**SUPPLIED TEXT**
==============================
The first time any $order->client is accessed, Laravel loads client for the entire $orders collection. The first time any client->company is accessed, it loads company for the entire clients collection. The number of queries scales with the depth of the relationship tree, not the number of rows.

You can also apply it per-query rather than globally, using withRelationshipAutoloading() on a collection or model:

$orders = Order::all()->withRelationshipAutoloading();

Or chain it directly on the query builder result when you want opt-in behavior without changing the global default:

$orders = Order::where('status', 'pending')->get()->withRelationshipAutoloading();

How It Actually Works

The implementation tracks which relationships are accessed on a given model instance during its lifecycle. When you first touch $order->client in a loop, Laravel checks whether client has been loaded for the other models in the same collection. If it has not, it calls loadMissing('client') on the full collection — a single query that hydrates the relationship for all models at once.

Polymorphic relationships are handled correctly. If you have a morphable commentable relationship on a collection of mixed types, Laravel only loads the relationship for the types that actually appear in the collection. You do not pay for morph types that are present in the schema but absent from the current result set.
==============================
**INPUT DATA**
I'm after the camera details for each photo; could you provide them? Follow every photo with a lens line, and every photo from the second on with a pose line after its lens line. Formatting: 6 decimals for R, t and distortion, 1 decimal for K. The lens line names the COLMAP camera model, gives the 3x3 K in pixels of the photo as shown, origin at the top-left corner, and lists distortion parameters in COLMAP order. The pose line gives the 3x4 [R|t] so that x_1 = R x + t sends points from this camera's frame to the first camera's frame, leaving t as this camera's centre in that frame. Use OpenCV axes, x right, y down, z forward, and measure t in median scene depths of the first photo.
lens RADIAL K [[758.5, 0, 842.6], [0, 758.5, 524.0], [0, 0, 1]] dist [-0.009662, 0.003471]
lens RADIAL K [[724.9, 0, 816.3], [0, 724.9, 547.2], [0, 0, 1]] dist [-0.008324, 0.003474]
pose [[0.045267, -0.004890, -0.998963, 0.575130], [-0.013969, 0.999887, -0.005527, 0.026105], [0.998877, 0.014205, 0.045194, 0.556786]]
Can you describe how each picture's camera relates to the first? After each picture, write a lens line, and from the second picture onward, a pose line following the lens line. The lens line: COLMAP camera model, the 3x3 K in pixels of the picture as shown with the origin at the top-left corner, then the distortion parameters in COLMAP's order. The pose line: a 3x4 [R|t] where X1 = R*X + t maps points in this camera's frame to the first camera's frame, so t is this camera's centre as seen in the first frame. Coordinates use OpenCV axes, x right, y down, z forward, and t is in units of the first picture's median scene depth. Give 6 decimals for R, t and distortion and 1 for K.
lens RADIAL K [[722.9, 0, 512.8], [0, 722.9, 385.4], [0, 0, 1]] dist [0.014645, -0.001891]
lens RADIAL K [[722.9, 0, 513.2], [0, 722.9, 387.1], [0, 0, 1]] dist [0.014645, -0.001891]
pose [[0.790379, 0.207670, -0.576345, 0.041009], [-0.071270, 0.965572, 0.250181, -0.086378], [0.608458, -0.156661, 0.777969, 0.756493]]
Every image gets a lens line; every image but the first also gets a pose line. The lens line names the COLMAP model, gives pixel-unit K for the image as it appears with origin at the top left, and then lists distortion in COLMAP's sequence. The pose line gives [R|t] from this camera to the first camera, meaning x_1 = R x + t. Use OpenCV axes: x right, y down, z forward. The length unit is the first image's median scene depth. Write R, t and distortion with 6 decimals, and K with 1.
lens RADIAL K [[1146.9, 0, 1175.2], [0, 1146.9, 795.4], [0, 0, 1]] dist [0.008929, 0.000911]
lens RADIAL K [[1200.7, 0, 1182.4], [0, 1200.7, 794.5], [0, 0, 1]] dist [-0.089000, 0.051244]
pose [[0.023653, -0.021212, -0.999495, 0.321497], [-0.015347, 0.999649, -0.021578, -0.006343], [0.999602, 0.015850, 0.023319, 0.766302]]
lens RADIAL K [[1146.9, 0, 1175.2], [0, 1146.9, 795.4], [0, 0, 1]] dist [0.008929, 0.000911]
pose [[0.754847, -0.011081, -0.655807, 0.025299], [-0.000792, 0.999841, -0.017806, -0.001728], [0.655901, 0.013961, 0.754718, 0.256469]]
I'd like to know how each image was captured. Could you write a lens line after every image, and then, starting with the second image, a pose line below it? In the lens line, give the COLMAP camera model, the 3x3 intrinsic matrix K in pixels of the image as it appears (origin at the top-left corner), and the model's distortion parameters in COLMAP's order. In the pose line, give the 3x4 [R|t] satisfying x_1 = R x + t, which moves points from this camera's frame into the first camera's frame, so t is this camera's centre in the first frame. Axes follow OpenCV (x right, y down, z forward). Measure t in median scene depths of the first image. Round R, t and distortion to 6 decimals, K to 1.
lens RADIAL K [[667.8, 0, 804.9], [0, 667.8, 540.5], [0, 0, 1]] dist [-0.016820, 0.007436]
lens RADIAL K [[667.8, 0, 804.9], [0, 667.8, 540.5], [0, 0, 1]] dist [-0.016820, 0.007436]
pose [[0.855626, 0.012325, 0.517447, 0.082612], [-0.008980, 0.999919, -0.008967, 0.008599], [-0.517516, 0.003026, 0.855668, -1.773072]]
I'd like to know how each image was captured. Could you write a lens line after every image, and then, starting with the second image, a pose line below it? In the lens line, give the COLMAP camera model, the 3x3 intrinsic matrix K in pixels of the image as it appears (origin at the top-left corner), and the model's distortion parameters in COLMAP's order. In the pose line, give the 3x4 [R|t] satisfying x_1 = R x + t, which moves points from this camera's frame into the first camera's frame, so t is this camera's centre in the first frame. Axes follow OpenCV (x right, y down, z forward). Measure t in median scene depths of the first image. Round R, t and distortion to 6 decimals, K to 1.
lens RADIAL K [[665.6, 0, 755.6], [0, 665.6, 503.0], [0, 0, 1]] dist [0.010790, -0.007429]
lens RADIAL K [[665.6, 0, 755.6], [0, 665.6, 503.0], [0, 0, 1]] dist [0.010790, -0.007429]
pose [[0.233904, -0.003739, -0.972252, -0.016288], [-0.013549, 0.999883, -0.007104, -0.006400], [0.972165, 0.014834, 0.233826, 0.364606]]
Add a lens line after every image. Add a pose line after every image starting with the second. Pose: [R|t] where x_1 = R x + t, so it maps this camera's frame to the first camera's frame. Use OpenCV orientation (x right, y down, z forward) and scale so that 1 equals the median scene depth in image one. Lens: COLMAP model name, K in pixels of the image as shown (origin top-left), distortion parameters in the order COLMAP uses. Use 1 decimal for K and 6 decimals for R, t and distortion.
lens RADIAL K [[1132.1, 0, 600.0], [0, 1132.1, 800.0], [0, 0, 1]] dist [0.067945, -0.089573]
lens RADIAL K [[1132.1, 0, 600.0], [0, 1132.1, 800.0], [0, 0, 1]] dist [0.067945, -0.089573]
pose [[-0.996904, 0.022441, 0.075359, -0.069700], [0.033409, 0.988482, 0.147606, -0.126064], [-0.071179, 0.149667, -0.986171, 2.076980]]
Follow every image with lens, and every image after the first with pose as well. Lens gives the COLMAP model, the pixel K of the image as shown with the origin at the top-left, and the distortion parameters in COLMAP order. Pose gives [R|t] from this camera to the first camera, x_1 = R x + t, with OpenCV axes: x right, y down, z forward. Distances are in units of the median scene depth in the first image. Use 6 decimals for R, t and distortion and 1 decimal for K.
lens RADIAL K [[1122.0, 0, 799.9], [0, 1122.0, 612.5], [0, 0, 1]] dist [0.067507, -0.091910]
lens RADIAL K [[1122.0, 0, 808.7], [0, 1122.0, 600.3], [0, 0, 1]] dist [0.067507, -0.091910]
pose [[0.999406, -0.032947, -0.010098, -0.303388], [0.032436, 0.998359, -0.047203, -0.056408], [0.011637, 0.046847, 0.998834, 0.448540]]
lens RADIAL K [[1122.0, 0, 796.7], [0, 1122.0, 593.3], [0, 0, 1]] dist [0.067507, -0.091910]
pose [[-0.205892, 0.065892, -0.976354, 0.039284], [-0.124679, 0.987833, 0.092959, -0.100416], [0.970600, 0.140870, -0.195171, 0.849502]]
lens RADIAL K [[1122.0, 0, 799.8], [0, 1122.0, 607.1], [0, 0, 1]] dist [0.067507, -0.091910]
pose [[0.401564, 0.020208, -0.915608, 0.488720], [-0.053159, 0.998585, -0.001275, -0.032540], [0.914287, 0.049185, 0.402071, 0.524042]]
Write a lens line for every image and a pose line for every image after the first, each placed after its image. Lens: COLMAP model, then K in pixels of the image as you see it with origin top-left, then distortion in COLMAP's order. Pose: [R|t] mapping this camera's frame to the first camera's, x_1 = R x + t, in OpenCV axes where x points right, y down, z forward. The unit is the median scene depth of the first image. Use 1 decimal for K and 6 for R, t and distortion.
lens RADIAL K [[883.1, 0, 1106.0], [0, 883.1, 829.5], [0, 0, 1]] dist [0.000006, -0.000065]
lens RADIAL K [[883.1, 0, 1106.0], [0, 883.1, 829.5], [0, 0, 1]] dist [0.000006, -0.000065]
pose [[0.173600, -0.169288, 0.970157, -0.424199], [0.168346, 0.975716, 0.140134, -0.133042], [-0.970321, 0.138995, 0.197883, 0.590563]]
==============================
**STUDY QUESTIONS**
1. Please list every relationship name that the Laravel autoloading passage mentions.
2. In the Laravel autoloading passage, what method does Laravel call on the full collection when a relationship has not yet been loaded for the other models?
3. Carry the Laravel autoloading passage forward from its final sentence.

**ANSWERS TO THE EXERCISES**
1. client, company, commentable

2. It calls loadMissing() on the full collection, such as loadMissing('client').

3.
Relationships you have already explicitly loaded via with() or load() are not re-queried. The automatic loading only fills gaps.

When You Should Still Use Explicit with()

Automatic eager loading is not a reason to stop thinking about query efficiency. There are cases where explicit with() remains the better tool.

When you know the relationship tree upfront and you want the queries to fire before the loop begins, with() gives you that guarantee. This matters for APIs where you want predictable, measurable query counts, or where the relationship data influences how you structure the response before you touch any individual model.

Automatic loading also fires its batch queries on first access, which means the query happens inside the loop rather than before it. In most web request scenarios this distinction does not matter. In long-running queue workers or console commands where you are processing large datasets in batches, you want full control over when queries fire and with() plus chunking is still the right pattern.

For new applications, a reasonable approach is to enable automaticallyEagerLoadRelationships() globally and continue using preventLazyLoading(!app()->isProduction()) alongside it. The automatic loading silently fixes access patterns that would otherwise be N+1 in production, while the exception still fires in local development to prompt you to add proper with() on the critical paths where query predictability matters.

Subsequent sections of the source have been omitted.